TASK: Copy out each line of the data that holds the string "lines".

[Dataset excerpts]

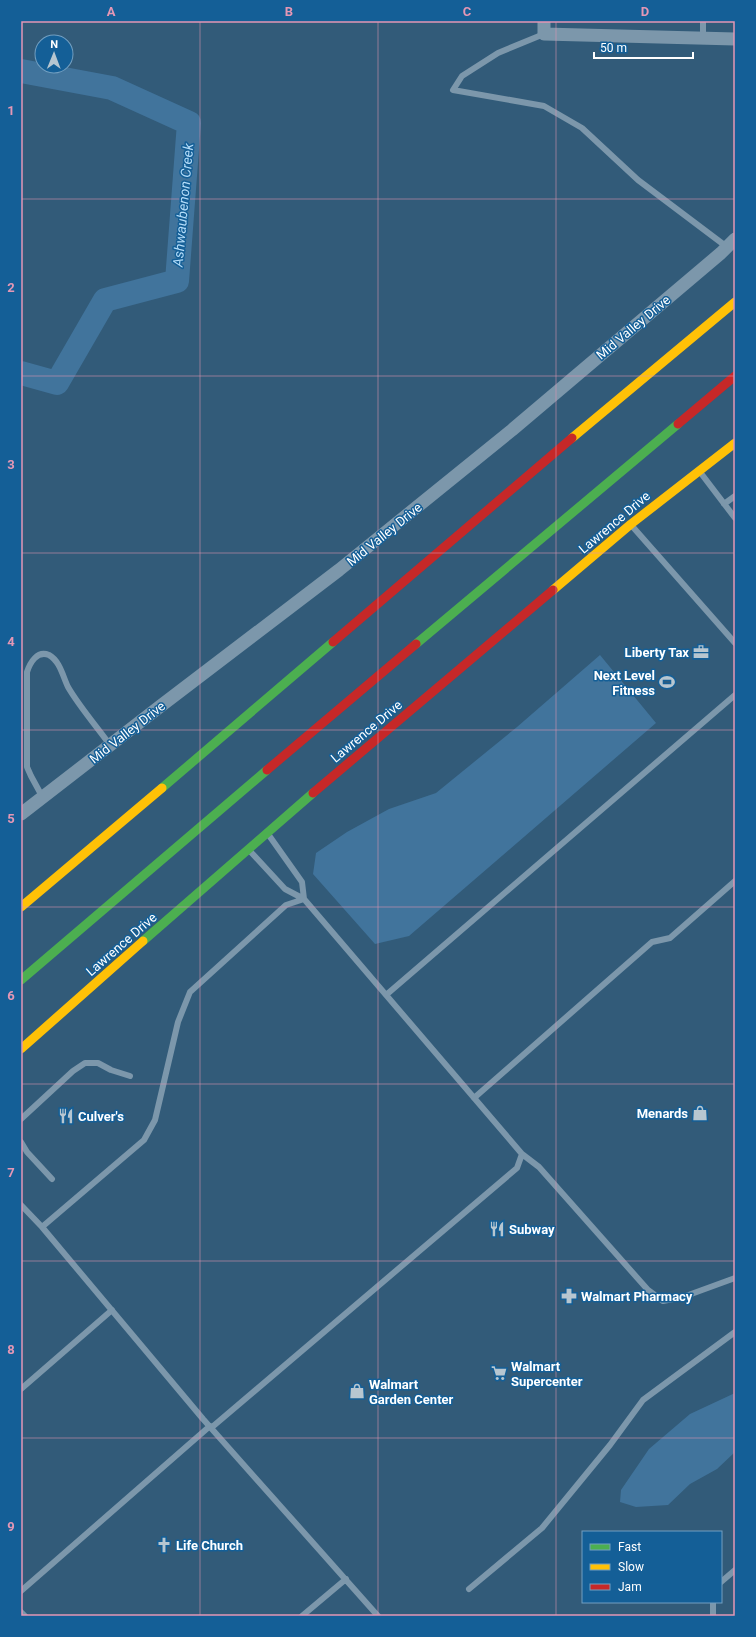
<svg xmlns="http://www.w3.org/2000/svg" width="756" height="1637" viewBox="0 0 756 1637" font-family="Roboto,sans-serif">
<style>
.water{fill:#41749c}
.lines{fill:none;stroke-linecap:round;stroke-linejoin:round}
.river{stroke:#41749c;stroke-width:24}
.lane{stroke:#7c97ab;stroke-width:6}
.street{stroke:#7c97ab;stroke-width:13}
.fast{stroke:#4caf50;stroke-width:9}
.slow{stroke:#ffc107;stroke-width:9}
.jam{stroke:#c62828;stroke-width:9}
.grid{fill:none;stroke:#e497b5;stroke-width:1;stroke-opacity:0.55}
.labels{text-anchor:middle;stroke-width:3;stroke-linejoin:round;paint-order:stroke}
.street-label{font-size:13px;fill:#fff;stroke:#145f97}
.poi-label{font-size:13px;font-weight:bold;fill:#fff;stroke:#145f97;text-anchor:start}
.water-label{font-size:14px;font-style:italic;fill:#b3dcf9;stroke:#145f97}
.neatline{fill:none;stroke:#e497b5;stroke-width:1.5}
.grid-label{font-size:13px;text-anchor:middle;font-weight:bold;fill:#e497b5}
</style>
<rect width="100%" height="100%" fill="#325b79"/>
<!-- water -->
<path class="water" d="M600,655L656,723L409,936L375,944L313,874L316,853L347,832L389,809L436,793L517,727Z
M735,1393V1452L717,1469L690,1484L668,1505L636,1507L620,1502L621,1490L649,1449L690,1414Z"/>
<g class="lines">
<!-- river -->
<path class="river" d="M21,71L112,88L189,123L177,281L105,300L57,383L21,373"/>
<!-- lane -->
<path class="lane" d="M544,34L498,53L462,76L453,90L544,106L582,128L638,180L727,247
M703,39V21
M700,472L735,518
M724,504L735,496
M632,526L735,643
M43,798L31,776L27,767V672C30,663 37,650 49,655C60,661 63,677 68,687C79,706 97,727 110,745
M268,834L302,882L304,899
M386,995L735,695
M474,1098L652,942L670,938L735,881
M21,1119L73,1071L85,1063H98L111,1070L130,1076
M21,1142L27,1152L52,1179
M522,1154L539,1167L648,1290L663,1301L683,1297L735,1278
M21,1205L42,1227L203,1419L378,1616
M42,1227L144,1140L155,1120L178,1022L190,992L286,905L304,899
M21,1389L112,1310
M211,1428L517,1168L522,1154L304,899L285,889L249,850
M721,1582L735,1570
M469,1589L542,1528L610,1445L643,1400L735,1332
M21,1591L210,1426
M21,1612L25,1616
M302,1616L346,1579
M713,1616V1602"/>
<!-- street -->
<path class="street" d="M544,21V34L735,39
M21,814L158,708L339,570L512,430L721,253L735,239"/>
<!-- fast -->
<path class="fast" d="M416,644L678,424
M162,788L333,642
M143,941L313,793
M21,980L267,770"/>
<!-- slow -->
<path class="slow" d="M572,438L735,302
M553,590L631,524L735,443
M21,907L162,788
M21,1049L143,941"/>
<!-- jam -->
<path class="jam" d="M678,424L735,376
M333,642L572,438
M267,770L416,644
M313,793L553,590"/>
</g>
<!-- grid -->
<path class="grid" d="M200,21V1616M378,21V1616M556,21V1616M21,199H735M21,376H735M21,553H735M21,730H735M21,907H735M21,1084H735M21,1261H735M21,1438H735"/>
<!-- icons -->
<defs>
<symbol id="office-bare" viewBox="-9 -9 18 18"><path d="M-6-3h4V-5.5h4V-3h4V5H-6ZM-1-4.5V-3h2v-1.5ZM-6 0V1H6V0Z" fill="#b7c6d0" stroke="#145f97" stroke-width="2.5" paint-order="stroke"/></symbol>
<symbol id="stadium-bare" viewBox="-9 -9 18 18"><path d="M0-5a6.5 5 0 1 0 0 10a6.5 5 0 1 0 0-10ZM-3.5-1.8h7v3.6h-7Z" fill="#b7c6d0" stroke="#145f97" stroke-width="2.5" paint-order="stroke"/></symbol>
<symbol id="shop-bare" viewBox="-9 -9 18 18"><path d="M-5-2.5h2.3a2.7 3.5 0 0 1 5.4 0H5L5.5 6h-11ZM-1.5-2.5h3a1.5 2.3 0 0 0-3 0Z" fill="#b7c6d0" stroke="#145f97" stroke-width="2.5" paint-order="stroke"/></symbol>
<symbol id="restaurant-bare" viewBox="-9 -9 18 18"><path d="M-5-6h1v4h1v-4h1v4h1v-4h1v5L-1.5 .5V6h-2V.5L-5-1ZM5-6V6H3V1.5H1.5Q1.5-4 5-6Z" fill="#b7c6d0" stroke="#145f97" stroke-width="2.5" paint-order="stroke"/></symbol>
<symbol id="pharmacy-bare" viewBox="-9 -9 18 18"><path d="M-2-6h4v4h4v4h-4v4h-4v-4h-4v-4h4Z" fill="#b7c6d0" stroke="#145f97" stroke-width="2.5" paint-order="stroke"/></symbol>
<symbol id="supermarket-bare" viewBox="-9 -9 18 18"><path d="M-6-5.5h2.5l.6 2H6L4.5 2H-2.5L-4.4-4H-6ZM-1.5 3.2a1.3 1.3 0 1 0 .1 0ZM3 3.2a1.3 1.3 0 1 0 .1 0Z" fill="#b7c6d0" stroke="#145f97" stroke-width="2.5" paint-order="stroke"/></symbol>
<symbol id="church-bare" viewBox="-9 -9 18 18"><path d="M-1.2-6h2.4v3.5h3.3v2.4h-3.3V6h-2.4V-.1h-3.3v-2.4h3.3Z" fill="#b7c6d0" stroke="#145f97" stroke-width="2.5" paint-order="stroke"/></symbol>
</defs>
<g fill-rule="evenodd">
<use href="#office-bare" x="690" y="641" width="22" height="22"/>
<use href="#stadium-bare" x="656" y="671" width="22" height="22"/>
<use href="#shop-bare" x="689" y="1102" width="22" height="22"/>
<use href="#restaurant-bare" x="55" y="1105" width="22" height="22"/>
<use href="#restaurant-bare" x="486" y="1218" width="22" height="22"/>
<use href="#pharmacy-bare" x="558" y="1285" width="22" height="22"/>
<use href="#supermarket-bare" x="488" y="1362" width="22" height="22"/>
<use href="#shop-bare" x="346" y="1380" width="22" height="22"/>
<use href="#church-bare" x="153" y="1534" width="22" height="22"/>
</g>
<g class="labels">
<!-- street labels -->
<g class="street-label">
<text transform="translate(633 327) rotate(-40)" y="5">Mid Valley Drive</text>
<text transform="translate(614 522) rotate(-40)" y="5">Lawrence Drive</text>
<text transform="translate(384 534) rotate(-39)" y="5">Mid Valley Drive</text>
<text transform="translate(366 731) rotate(-40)" y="5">Lawrence Drive</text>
<text transform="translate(127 732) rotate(-38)" y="5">Mid Valley Drive</text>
<text transform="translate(121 944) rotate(-41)" y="5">Lawrence Drive</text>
</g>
<!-- poi labels -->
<g class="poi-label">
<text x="689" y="657" text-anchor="end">Liberty Tax</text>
<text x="655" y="680" text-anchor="end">Next Level<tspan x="655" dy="15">Fitness</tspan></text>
<text x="688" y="1118" text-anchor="end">Menards</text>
<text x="78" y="1121">Culver's</text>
<text x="509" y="1234">Subway</text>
<text x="581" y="1301">Walmart Pharmacy</text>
<text x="511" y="1371">Walmart<tspan x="511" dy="15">Supercenter</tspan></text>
<text x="369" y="1389">Walmart<tspan x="369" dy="15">Garden Center</tspan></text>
<text x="176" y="1550">Life Church</text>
</g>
<!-- water labels -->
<g class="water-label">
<text transform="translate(183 205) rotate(-85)" y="5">Ashwaubenon Creek</text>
</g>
</g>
<!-- border -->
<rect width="756" height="1637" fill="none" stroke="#145f97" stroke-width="44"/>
<!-- legend -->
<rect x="582" y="1531" width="140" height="72" fill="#145f97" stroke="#729fc1"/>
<rect x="590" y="1544" width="20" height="6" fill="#4caf50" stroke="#729fc1"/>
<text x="618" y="1551" font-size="12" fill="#ffffff">Fast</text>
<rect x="590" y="1564" width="20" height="6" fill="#ffc107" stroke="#729fc1"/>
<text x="618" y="1571" font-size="12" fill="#ffffff">Slow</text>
<rect x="590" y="1584" width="20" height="6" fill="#c62828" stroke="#729fc1"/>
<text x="618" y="1591" font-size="12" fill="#ffffff">Jam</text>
<!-- north arrow -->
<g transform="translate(54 54) rotate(1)"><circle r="19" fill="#145f97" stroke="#729fc1"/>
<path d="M0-3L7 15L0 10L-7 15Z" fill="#b7c6d0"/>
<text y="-6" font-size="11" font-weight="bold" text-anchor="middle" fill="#ffffff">N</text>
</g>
<!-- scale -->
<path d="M594 52v6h99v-6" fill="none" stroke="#ffffff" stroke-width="2"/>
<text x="600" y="52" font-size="12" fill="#ffffff" stroke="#145f97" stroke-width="3" paint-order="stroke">50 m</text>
<rect x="22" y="22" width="712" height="1593" class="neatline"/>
<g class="grid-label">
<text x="111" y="16">A</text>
<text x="289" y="16">B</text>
<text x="467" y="16">C</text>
<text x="645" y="16">D</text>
<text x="11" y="115">1</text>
<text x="11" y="292">2</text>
<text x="11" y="469">3</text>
<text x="11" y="646">4</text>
<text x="11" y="823">5</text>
<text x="11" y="1000">6</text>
<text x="11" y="1177">7</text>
<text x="11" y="1354">8</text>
<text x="11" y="1531">9</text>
</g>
</svg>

RESULT FOR THIS TASK:
.lines{fill:none;stroke-linecap:round;stroke-linejoin:round}
<g class="lines">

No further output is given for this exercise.